STUDY TEXT
AMENDMENT NO. 1 TO STOCK PURCHASE AGREEMENT
Exhibit 2.2
AMENDMENT NO. 1 TO STOCK PURCHASE AGREEMENT
This AMENDMENT NO. 1 TO STOCK PURCHASE AGREEMENT (this “Agreement”) is entered into as
of the 31st day of October, 2006, by and between Platinum Equity, LLC, a Delaware limited liability
company (“Platinum”), and Xxxxxxxx & Company, a Georgia corporation (“Xxxxxxxx”
and, together, with Platinum, the “Parties”). Capitalized terms used but not otherwise
defined herein shall have the meaning given to them in the Stock Purchase Agreement (as defined
below).
RECITALS
A. Platinum and Xxxxxxxx are parties to that certain Stock Purchase Agreement, dated as of
August 18, 2006 (the “Stock Purchase Agreement”), pursuant to which, among other things,
Platinum has agreed to sell all of the outstanding shares of capital stock of Broadspire Management
Services, Inc. (the “Company”) to Crawford.
B. The Parties desire to amend the Stock Purchase Agreement as provided herein.
AGREEMENT
NOW, THEREFORE, for good and valuable consideration, the receipt and adequacy of which are
hereby acknowledged, the parties hereby agree as follows:
1. Amendment of Section 2.1 to the Stock Purchase Agreement.

INFORMATION PROVIDED
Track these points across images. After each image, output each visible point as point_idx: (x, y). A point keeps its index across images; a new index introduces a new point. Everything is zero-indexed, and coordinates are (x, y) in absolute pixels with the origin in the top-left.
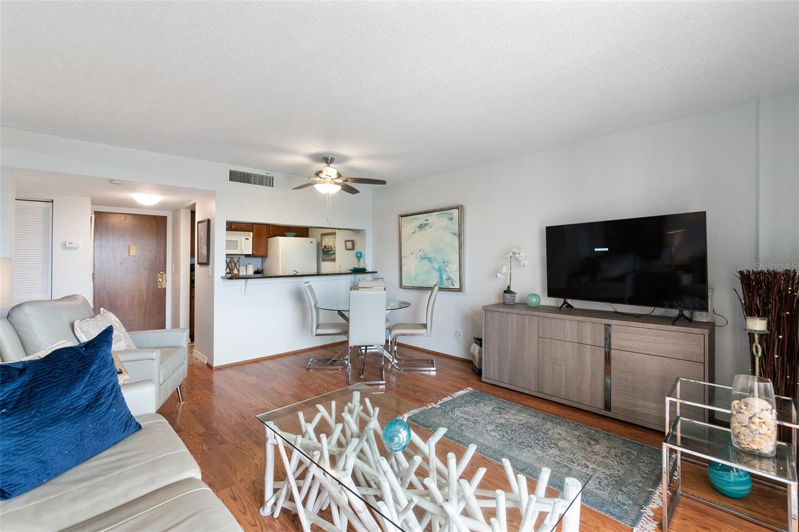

ASSIGNED TASK
Reproduce the passage of the stock purchase amendment above, starting at the words "B. The Parties" and stopping after "Stock Purchase Agreement.", and substitute "sufficient" for "valuable".

YOUR SOLUTION
B. The Parties desire to amend the Stock Purchase Agreement as provided herein.
AGREEMENT
NOW, THEREFORE, for good and sufficient consideration, the receipt and adequacy of which are
hereby acknowledged, the parties hereby agree as follows:
1. Amendment of Section 2.1 to the Stock Purchase Agreement.